> _Provided passage_
%%
4 Using Decision Trees as a Guide for Reducing Risk

In 1995 Byrn, Pfeiffer, Ganey, Poochikian, and Hoiberg from Purdue University and the FDA published a paper using decision trees to describe a strategy to reduce risk by identifying the best solid form early in development (Byrn et al. 1995). In this way it is possible to ensure uniformity of solid form in clinical trials and resolve solid state issues before critical stages of development. The decision trees also suggested appropriate analytical methods for control. This is important since appropriate analytical methods reduce risk by providing reliable information. Four decision trees were presented: polymorphs, hydrates/solvates, desolvated solvates, and amorphous forms. This 1995 paper described a typical postdiscovery screen as follows:

Solvents should include those used in the final crystallization steps and those used during formulation and processing and may also include water, methanol, ethanol, propanol, isopropanol, acetone, acetonitrile, ethyl acetate, hexane and mixtures if appropriate. New crystal forms can often be obtained by cooling hot saturated solutions or partly evaporating clear saturated solutions. The solids produced are analyzed using X-ray diffraction and at least one of the other methods. In these analyses, care must be taken to show that the method of sample preparation (i.e. drying, grinding) has not affected the solid form.
%%
> _Work instructions_
(a) For the decision-tree passage, decide whether each statement below agrees with it, and support each yes or no with the deciding words of the passage: (i) the 1995 paper presented four decision trees; (ii) the solids produced in the screen are analyzed by X-ray diffraction alone; (iii) the paper's authors came from Purdue University and the FDA.
(b) Retype the decision-tree passage between "Solvents should include" and "the solid form.", inclusive.
(c) Continue the passage on using decision trees to reduce risk, starting after its last sentence.

> _Source data_
%%
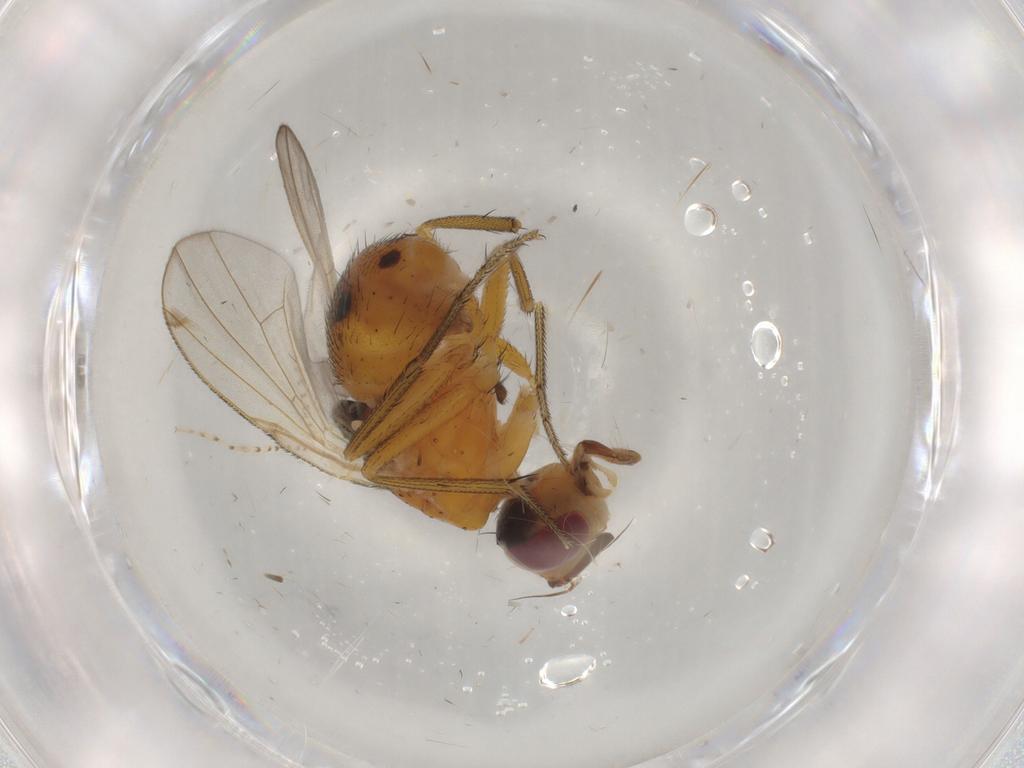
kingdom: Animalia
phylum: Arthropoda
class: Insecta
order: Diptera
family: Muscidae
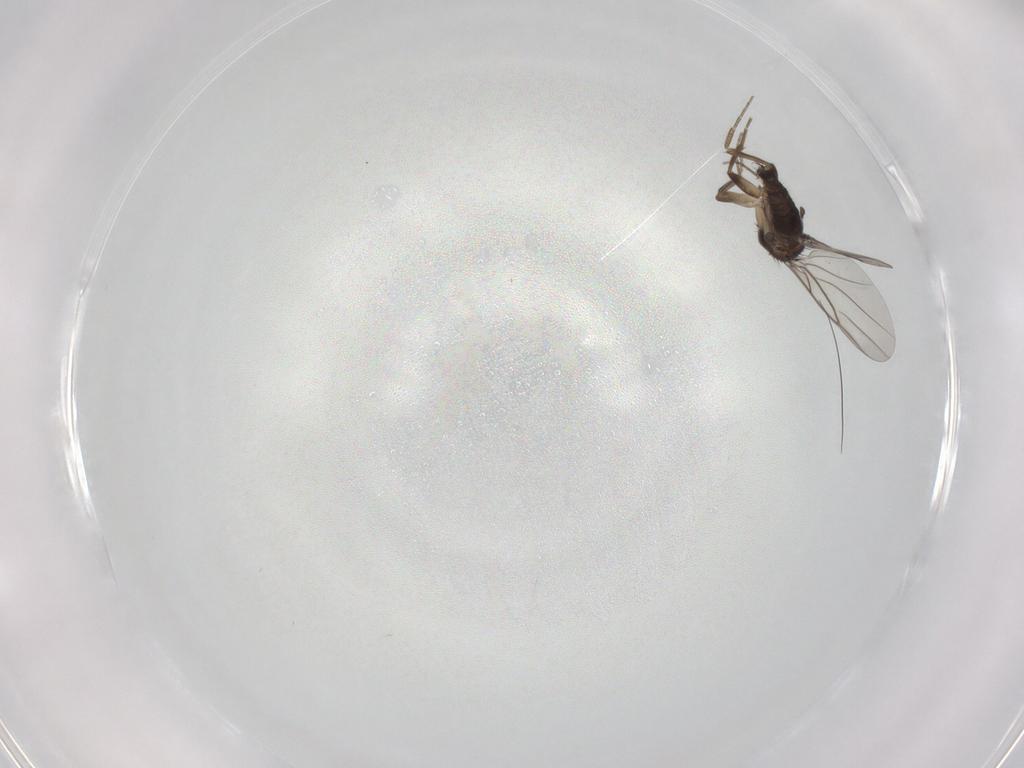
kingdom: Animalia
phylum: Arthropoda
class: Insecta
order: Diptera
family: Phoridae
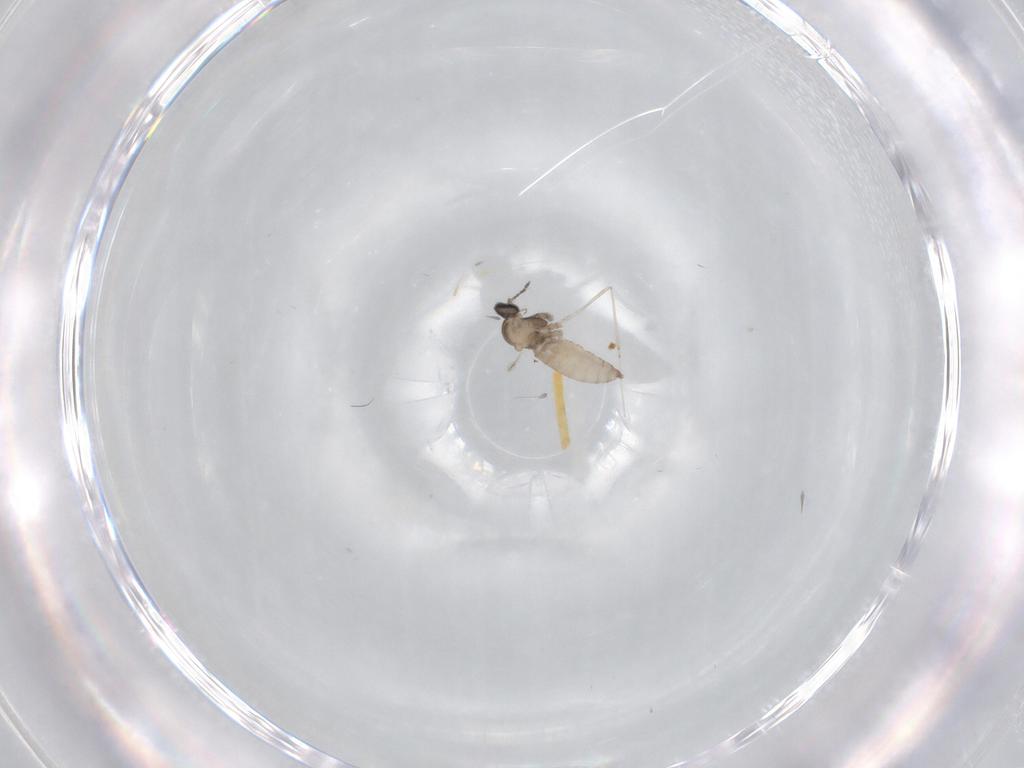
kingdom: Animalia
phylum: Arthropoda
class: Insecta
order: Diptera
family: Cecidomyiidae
%%
%%
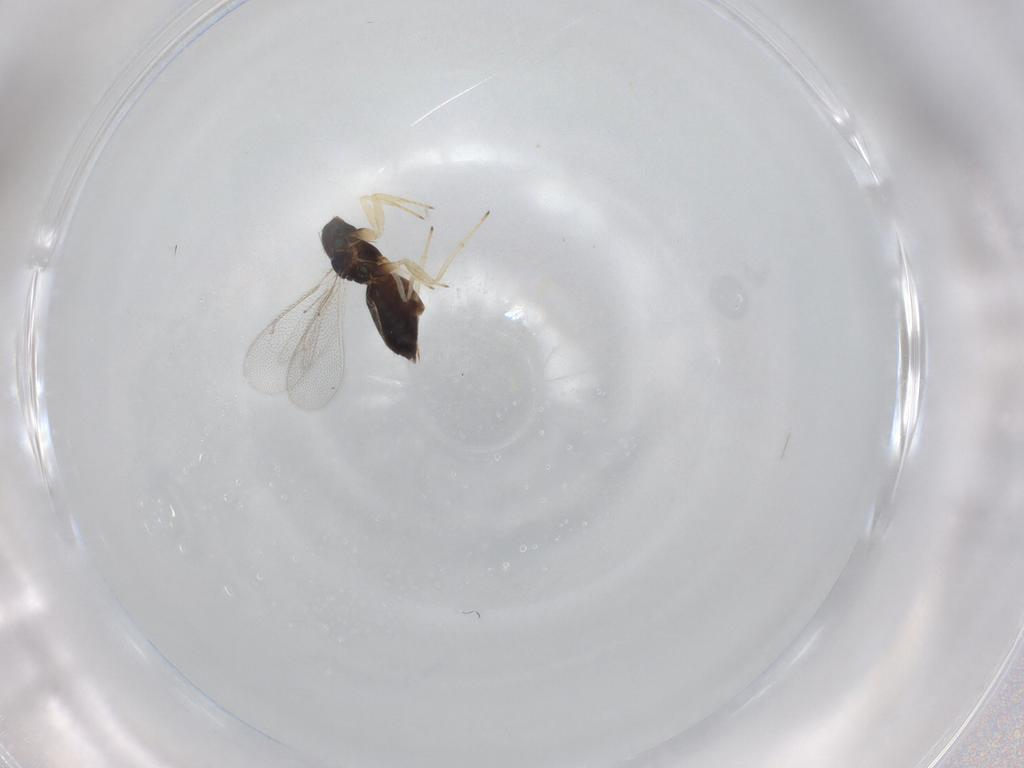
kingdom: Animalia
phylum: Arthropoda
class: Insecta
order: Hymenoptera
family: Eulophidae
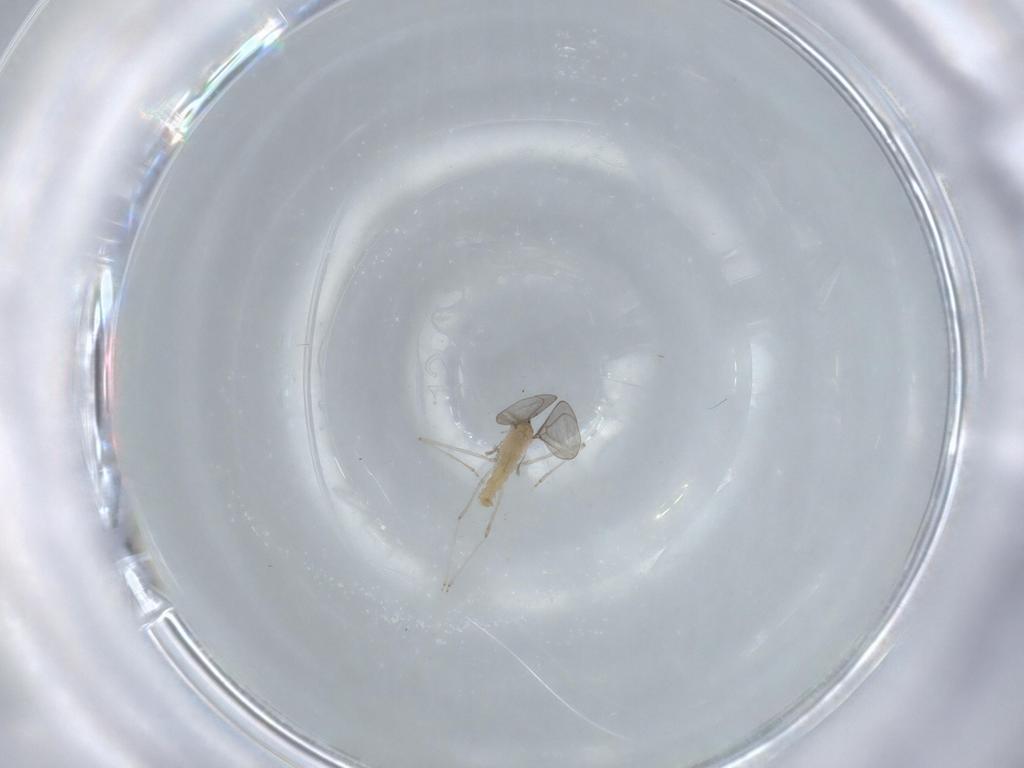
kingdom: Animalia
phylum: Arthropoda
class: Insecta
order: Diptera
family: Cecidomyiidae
%%
> _Responses by task_
(a)
(i) Yes: "Four decision trees were presented: polymorphs, hydrates/solvates, desolvated solvates, and amorphous forms."
(ii) No: "The solids produced are analyzed using X-ray diffraction and at least one of the other methods."
(iii) Yes: "from Purdue University and the FDA published a paper"

(b)
Solvents should include those used in the final crystallization steps and those used during formulation and processing and may also include water, methanol, ethanol, propanol, isopropanol, acetone, acetonitrile, ethyl acetate, hexane and mixtures if appropriate. New crystal forms can often be obtained by cooling hot saturated solutions or partly evaporating clear saturated solutions. The solids produced are analyzed using X-ray diffraction and at least one of the other methods. In these analyses, care must be taken to show that the method of sample preparation (i.e. drying, grinding) has not affected the solid form.

(c)
In the late 1990s the International Committee on Harmonization used a similar decision tree approach to describe how final specifications for the solid form in drug substances (API) and drug product should be determined. In this case, risk is reduced by developing appropriate specifications. Several decision trees were presented in the ICH Q6A document including decision trees on particle size and polymorphs. The ICH utilized the broadened definition of polymorphs that includes hydrates, solvates, and amorphous forms. The ICH decision trees on polymorphs are divided into three questions as shown in Figs. 8.6, 8.7, and 8.8.

Fig. 8.6
figure 6

ICH Q6A question 1 on polymorphs: can different polymorphs be formed?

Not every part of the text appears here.